Maryknoll Center Performers Have a Ball With ‘Oliver Twist’

When the actor playing Oliver Twist made her final exit at Wat Than, leading the cast out of the theater in single file, the boys and girls who had created this performance fell back into their usual roles: themselves.

“I was so nervous, nervous and excited!” said Hok Chhaya, 19, who played the title character in “Oliver Twist,” the classic Charles Dickens story. Her simple costume still in place, she hugged friends and gave warm smiles as the audience milled outside the theater after the production.

It had been her first performance, but she took to it with passion, crying in the scenes where Oliver, a street child fighting to make it on his own, is beaten by adults, and grinning widely when he finds a home of his own.

None of the students at the Mary­­knoll Wat Than Skills Train­ing Center came to this place with theater on their minds. This is where victims of polio and land mine accidents come to learn skills that will help them become self-sufficient.

But it was in their English class that the students began acting out small scenes from the reading material, a condensed version of Oliver Twist, and teacher Martin Brown saw the potential for something more.

After two months of practice, the students found themselves on Saturday facing an audience of about 70 people at Wat Than and wearing costumes styled after those worn in Victorian England.

The play was performed with char­ming passion, if not precision. An actor’s mistake at one point led to on-stage giggling between three actors. The audience soon joined in.

The props were as real as possible, including a live infant, Daisy Khiev, who portrayed baby Oliver. Other props were invented: In one scene, Oliver’s friends steal a hand phone from the pocket of an unsuspecting customer at a London bookstore.

The costumes were a hodge-podge of things borrowed from the Phnom Penh Players, an ex-patriate theater group, items bought at the market and still others borrowed from friends. The script followed the condensed version of the play.

“Like everything about this production, it was improvised,” Brown said.

Chea Sophea, a 20-year-old student who played no less than four characters, said he thought it was a “good idea” to stage the production.

One of his characters, a sneaky pickpocket who combs the streets of London looking for victims, wore a striped suit coat.

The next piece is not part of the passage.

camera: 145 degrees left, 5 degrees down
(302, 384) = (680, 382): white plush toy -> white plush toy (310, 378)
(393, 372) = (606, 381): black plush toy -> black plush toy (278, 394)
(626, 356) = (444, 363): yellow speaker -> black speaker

“I got it from my sister,” he said.

Self-reliance is one of the key lessons at the Maryknoll center, where the students study business, English and computer skills to help them find jobs even as they adapt to a life without the full use of their bodies.

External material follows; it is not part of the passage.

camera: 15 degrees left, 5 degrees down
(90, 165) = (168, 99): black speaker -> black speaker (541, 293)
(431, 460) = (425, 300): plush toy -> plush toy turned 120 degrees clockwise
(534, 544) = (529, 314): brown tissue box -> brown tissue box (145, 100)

“I think we had fun, you know, with love and encouragement to make them feel comfortable,” said Kim Mom, director of the Maryknoll Center.

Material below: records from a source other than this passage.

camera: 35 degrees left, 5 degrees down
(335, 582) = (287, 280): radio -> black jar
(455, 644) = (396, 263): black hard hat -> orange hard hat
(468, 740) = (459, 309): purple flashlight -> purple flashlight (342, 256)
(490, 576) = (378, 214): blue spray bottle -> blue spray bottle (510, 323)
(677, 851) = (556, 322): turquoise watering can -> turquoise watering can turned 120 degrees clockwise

Hidden in the frolic of the student play was the lesson that the students could accomplish anything they set out to do, she said.

That’s the attitude the students carry with them when they leave the center and head out into the real world in search of a vocation.

The center helps where it can, using its Business Advisory Council to stay in touch with local businesses and encourage them to consider hiring its graduates.

“We ask them to give us opportunity, not charity,” said Kim Mom. If kids are given a chance they can make a lot of it, she said.

“I want to be a manager of a company,” Hok Chhaya said.

“See, now you have a dream!” Kim Mom said. “When I asked them a year ago, the students didn’t have a dream. Now they have a dream!”

Standing nearby, Nov Vannak, wearing the black face paint that had made him a bearded En­glish­man, laughed with two friends about his costume, enjoying his moments of fame.